| > is it a matter of absolute capacity still being insufficient for current model sizes This. Additionally, models aren't getting smaller, they are getting bigger and to be useful to a wider range of users, they also need more context to go off of, which is even more memory. Previously:
https://news.ycombinator.com/item?id=42003823 It could be partially the DC, but look at the rack density... to get to an equal amount of GPU compute and memory, you need 10x the rack space... https://www.linkedin.com/posts/andrewdfeldman_a-few-weeks-ag... Previously:
https://news.ycombinator.com/item?id=39966620 Now compare that to an NV72 and the direction Dell/CoreWeave/Switch are going in with the EVO containment... far better. One can imagine that AMD might do something similar. https://www.coreweave.com/blog/coreweave-pushes-boundaries-w... |
What I’m still trying to understand is the economics.

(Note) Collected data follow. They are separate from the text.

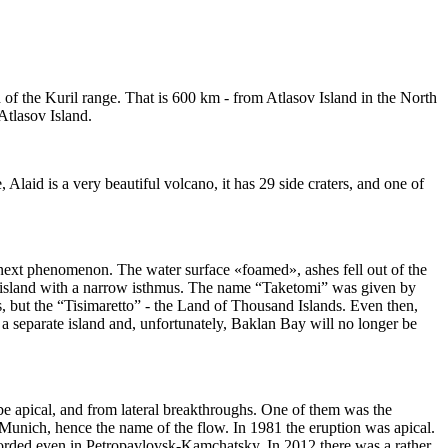
h of the Kuril range. That is 600 km - from Atlasov Island in the North
 Atlasov Island.
Alaid is a very beautiful volcano, it has 29 side craters, and one of
 next phenomenon. The water surface «foamed», ashes fell out of the
in island with a narrow isthmus. The name “Taketomi” was given by
nds, but the “Tisimaretto” - the Land of Thousand Islands. Even then,
 a separate island and, unfortunately, Baklan Bay will no longer be
 be apical, and from lateral breakthroughs. One of them was the
 Munich, hence the name of the flow. In 1981 the eruption was apical.
ecorded even in Petropavlovsk-Kamchatsky. In 2012 there was a rather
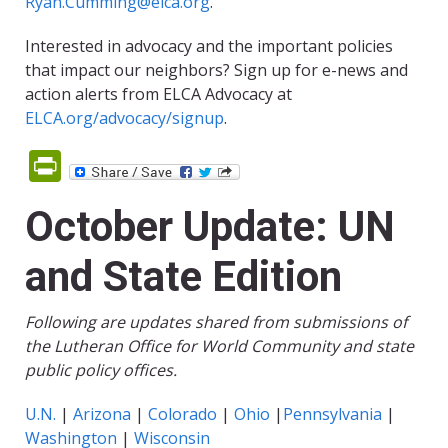
Ryan.Cumming@elca.org
.
Interested in advocacy and the important policies
that impact our neighbors? Sign up for e-news and
action alerts from ELCA Advocacy at
ELCA.org/advocacy/signup
.
PrintFriendly
October Update: UN
and State Edition
Following are updates shared from submissions of
the Lutheran Office for World Community and state
public policy offices.
U.N.
|
Arizona
|
Colorado
|
Ohio
|
Pennsylvania
|
Washington
|
Wisconsin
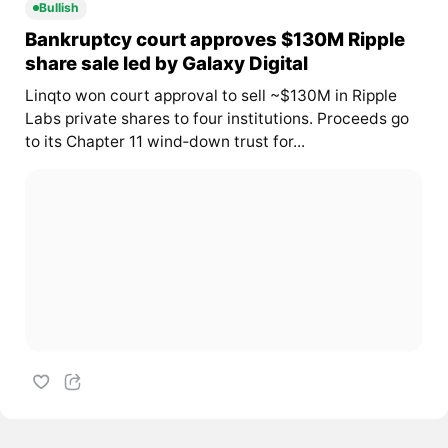
Bullish
Bankruptcy court approves $130M Ripple
share sale led by Galaxy Digital
Linqto won court approval to sell ~$130M in Ripple
Labs private shares to four institutions. Proceeds go
to its Chapter 11 wind‑down trust for...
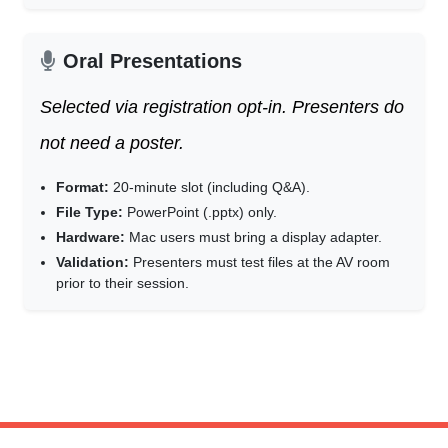
Oral Presentations
Selected via registration opt-in. Presenters do
not need a poster.
Format:
20-minute slot (including Q&A).
File Type:
PowerPoint (.pptx) only.
Hardware:
Mac users must bring a display adapter.
Validation:
Presenters must test files at the AV room
prior to their session.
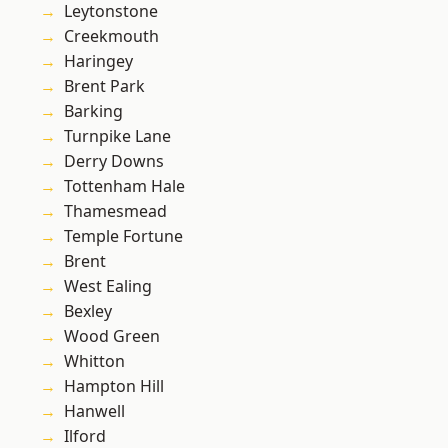
Leytonstone
Creekmouth
Haringey
Brent Park
Barking
Turnpike Lane
Derry Downs
Tottenham Hale
Thamesmead
Temple Fortune
Brent
West Ealing
Bexley
Wood Green
Whitton
Hampton Hill
Hanwell
Ilford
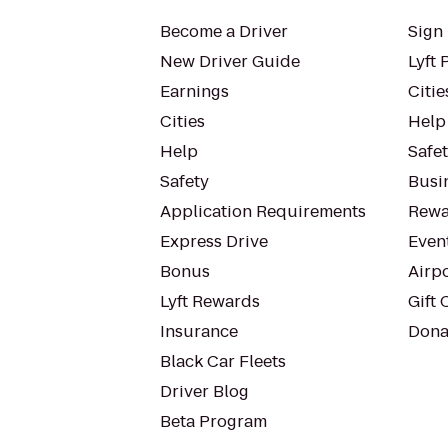
Become a Driver
Sign 
New Driver Guide
Lyft 
Earnings
Citie
Cities
Help
Help
Safe
Safety
Busin
Application Requirements
Rewa
Express Drive
Even
Bonus
Airp
Lyft Rewards
Gift 
Insurance
Dona
Black Car Fleets
Driver Blog
Beta Program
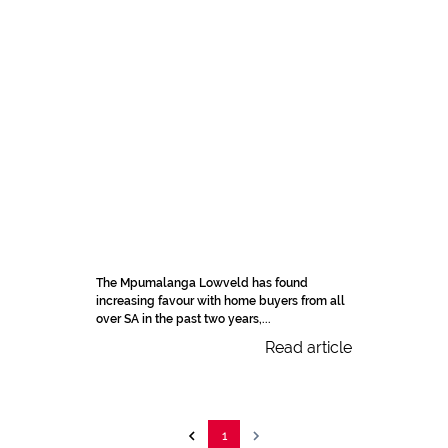
The Mpumalanga Lowveld has found
increasing favour with home buyers from all
over SA in the past two years,...
Read article
1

From this benchmark: https://artificialanalysis.ai/models/llama-4-scout/providers...
Groq seems to offer near lowest prices per million tokens and the near fastest end to end response times. That’s surprising because in my understanding, speed(latency) and the cost are trade-offs.
So I’m wondering: Why can’t GPU-based providers can't offer cheaper but slower(high-latency) APIs? Or do you think Groq/Cerebras are pricing much below cost (loss-leader style)?